Springtime is here – the first of two seasons that campers most enjoy will bring friends and families from all around to the Catskills and Adirondacks. If you love camping, you may be planning your trip right now, thinking about the equipment you’ll need, what you’re going to wear, or even how you’re going to protect your food. You may even consider taking some logs from that tree that fell in your yard to build a campfire.
But are you aware of what’s going on inside that wood?
Wood and wood products carry hitchhikers everywhere.
Here in NY, several diseases and insects threaten our native tree species, and they all rode on or in a log or board to get here. Some of the big ones are:
- Chestnut Blight: Introduced to America in 1904 on Japanese Chestnut imported from Asia. Chestnut blight reduced approximately 3 billion chestnuts to an estimated 100 individuals in just 50 years.
- Oak Wilt: Discovered first in Wisconsin in 1944, Oak Wilt has killed tens of thousands of oak trees and has been confirmed in New York as of 2008.
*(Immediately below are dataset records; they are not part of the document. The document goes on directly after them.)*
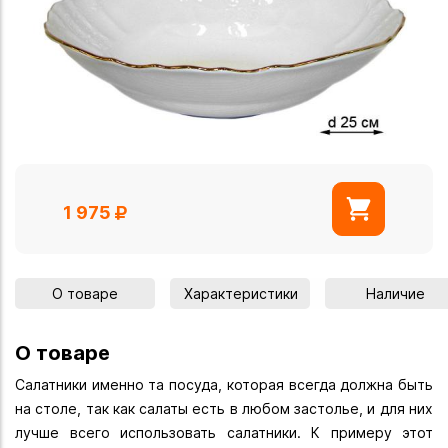
1 975
О товаре
Характеристики
Наличие
О товаре
Салатники именно та посуда, которая всегда должна быть
на столе, так как салаты есть в любом застолье, и для них
лучше всего использовать салатники. К примеру этот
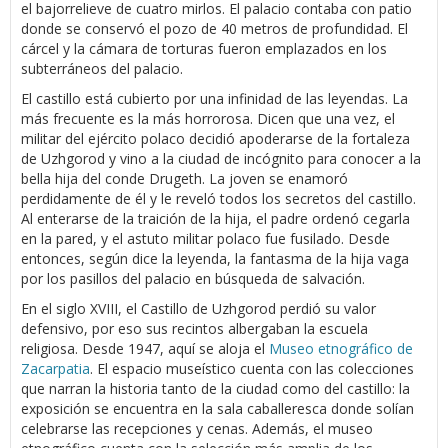
el bajorrelieve de cuatro mirlos. El palacio contaba con patio
donde se conservó el pozo de 40 metros de profundidad. El
cárcel y la cámara de torturas fueron emplazados en los
subterráneos del palacio.
El castillo está cubierto por una infinidad de las leyendas. La
más frecuente es la más horrorosa. Dicen que una vez, el
militar del ejército polaco decidió apoderarse de la fortaleza
de Uzhgorod y vino a la ciudad de incógnito para conocer a la
bella hija del conde Drugeth. La joven se enamoró
perdidamente de él y le reveló todos los secretos del castillo.
Al enterarse de la traición de la hija, el padre ordenó cegarla
en la pared, y el astuto militar polaco fue fusilado. Desde
entonces, según dice la leyenda, la fantasma de la hija vaga
por los pasillos del palacio en búsqueda de salvación.
En el siglo XVIII, el Castillo de Uzhgorod perdió su valor
defensivo, por eso sus recintos albergaban la escuela
religiosa. Desde 1947, aquí se aloja el
Museo etnográfico de
Zacarpatia
. El espacio museístico cuenta con las colecciones
que narran la historia tanto de la ciudad como del castillo: la
exposición se encuentra en la sala caballeresca donde solían
celebrarse las recepciones y cenas. Además, el museo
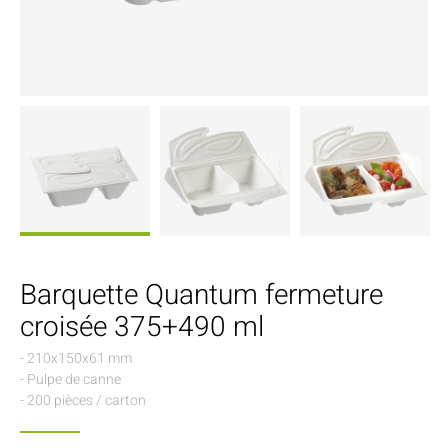
Barquette Quantum fermeture
croisée 375+490 ml
- 210x150x61 mm
- Pulpe de canne
- 200 pièces / carton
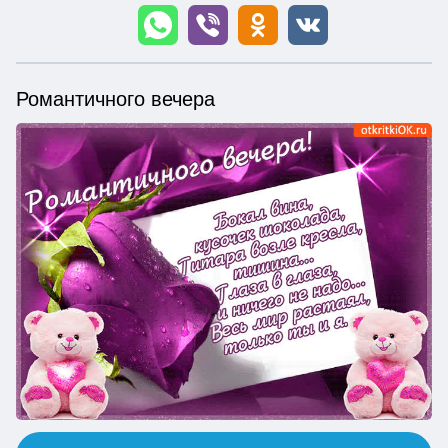
Романтичного вечера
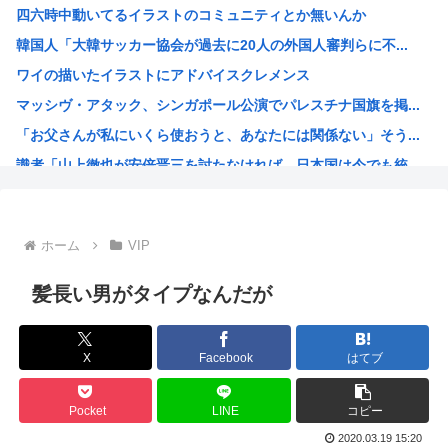
四六時中動いてるイラストのコミュニティとか無いんか
【悲報】ガールズバンドのボーカル、客席ダイブでお胸を揉ま...
韓国人「大韓サッカー協会が過去に20人の外国人審判らに不...
【画像】美人JD「すき家のローストビーフ丼1人で食べてき...
ワイの描いたイラストにアドバイスクレメンス
【悲報】デカイファミチキだと思って買ったら小さかったから...
マッシヴ・アタック、シンガポール公演でパレスチナ国旗を掲...
【悲報】とんでもないヤバい台風さん、お盆を直撃www
「お父さんが私にいくら使おうと、あなたには関係ない」そう...
【韓国株】 7月のKOSPI 28.9％下落…通貨危機を...
識者「山上徹也が安倍晋三を討たなければ、日本国は今でも統...
ファン付き作業着使用男性熱中症で死亡 スポーツドリンクや...
オトンがこれ見てガンダムって言うんやが
灼眼のシャナというラノベwww
ホーム
VIP
プーチン「あえて申し上げます。助けてください。」
このガンプラなにかわかる？
髪長い男がタイプなんだが
エッヂ声優大好き部
ラジコンのキングタイガーでスズメバチの巣に突撃「ハチから...
X
Facebook
はてブ
イチローがマリナーズ主催のHRダービーで見せた活躍にML...
高市早苗、また怪しい経歴が出てくるwww
Pocket
LINE
コピー
子供にはロボットアニメ以外禁止にするわ
2020.03.19 15:20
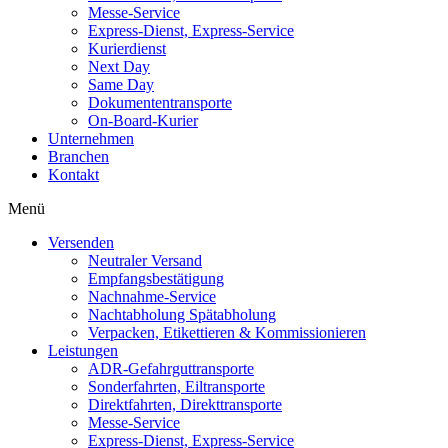
Messe-Service
Express-Dienst, Express-Service
Kurierdienst
Next Day
Same Day
Dokumententransporte
On-Board-Kurier
Unternehmen
Branchen
Kontakt
Menü
Versenden
Neutraler Versand
Empfangsbestätigung
Nachnahme-Service
Nachtabholung Spätabholung
Verpacken, Etikettieren & Kommissionieren
Leistungen
ADR-Gefahrguttransporte
Sonderfahrten, Eiltransporte
Direktfahrten, Direkttransporte
Messe-Service
Express-Dienst, Express-Service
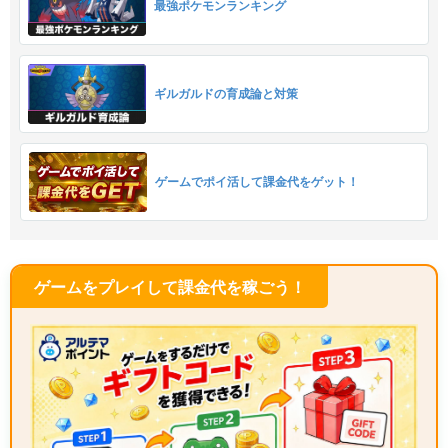
最強ポケモンランキング
ギルガルドの育成論と対策
ゲームでポイ活して課金代をゲット！
ゲームをプレイして課金代を稼ごう！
- Emerald Ash Borer: Introduced in the 1990s from Asia, it has since killed Ash species in the hundreds of millions nationally.
- Southern Pine Beetle: Since being discovered in the Long Island Pine Barrens in 2014, over 20,000 Pitch Pine have died there.
Invasives’ primary mode of introduction is transportation of wood and wood products, mainly firewood and pallets. Invasive insects and diseases lurk within the bark and the sapwood, and larger insects and their larvae can withstand the cutting process if they are positioned just right. If an infested tree is felled and used to make wood products, it will likely be shipped well beyond its point of origin, and as pallets it could be shipped around the world. While regulations now dictate that wood for pallets must be treated either chemically or with heat, those treatments are only required for international shipments.
Now that we understand how invasive species move, let’s look at what they can do.
Why are invasive species so… invasive?
“Invasive” is widely accepted to mean “non-native pest.” In a species’ habitat of origin, its ecological counterparts are all adapted to its existence. For example, Hemlock Wooly Adelgid (HWA), which threatens Eastern Hemlock in NY (currently known in 43 counties to date), is native to Japan. There, HWA is not a nuisance because it has natural predators and because host trees are well adapted to it in terms of resistance.
Thousands of years of coexistence, if not more, are responsible for the control of HWA. Here, where it is not native, however, there has not been any time to adapt to the insect. Predators that would otherwise be suitable have a larger body of insects to consume – they are not specialized to HWA. Our Hemlocks have no defenses because they have never had to survive against the HWA threat.
This common pattern has the same ending for all trees, including those that matter to everyone.
Invasive species devastate trees that matter.
We care about trees because they provide many products for us. We harvest millions of tons of trees annually for fruit, wood, and sap products. If we lost apple trees we would lose out on apples, cider, and hard cider. Sugar maple loss would take away our syrup. Pine sap is used for turpentine, and many different species are great for wood. Do you enjoy beer? It’s impossible to brew without hops.
Like all living organisms, trees are susceptible to illness. Yet, unlike humans, who’ve been around the world developing immunities, trees are bound to the earth — they cannot move and that has made them susceptible to invasive species.
Combined with climate change, invasive species are able to survive in places they could not before. Southern Pine Beetle (SPB), for example, is native to southern states such as Texas, Louisiana, and Arkansas. Yet the gradual increase in annual temperature has allowed SPB to survive winters and devastate pine trees along its way to New York.
We can slow and even prevent invasive species dissemination.
We’re able to enjoy the trees in our landscape when we’re hiking and camping, but many factors such as climate change have been making that joy more difficult to preserve. We must take our land back and save our trees, and this is achievable in two simple ways.
The first is to keep watch over trees. When you’re walking up that steep hill and you need to take a break, just sit, relax, and look at that pine or oak there in front of you. Note what’s common between them and every other tree of its species. After years of knowing what a healthy tree looks like, you can spot what doesn’t belong and report it to the NYSDEC.
The other is to make just one extra decision when planning a camping trip, and that’s to source wood locally. This single action can save millions of trees every time you choose to leave your wood where you found it (inside of 50 miles), and that will make YOU the hero of the woods.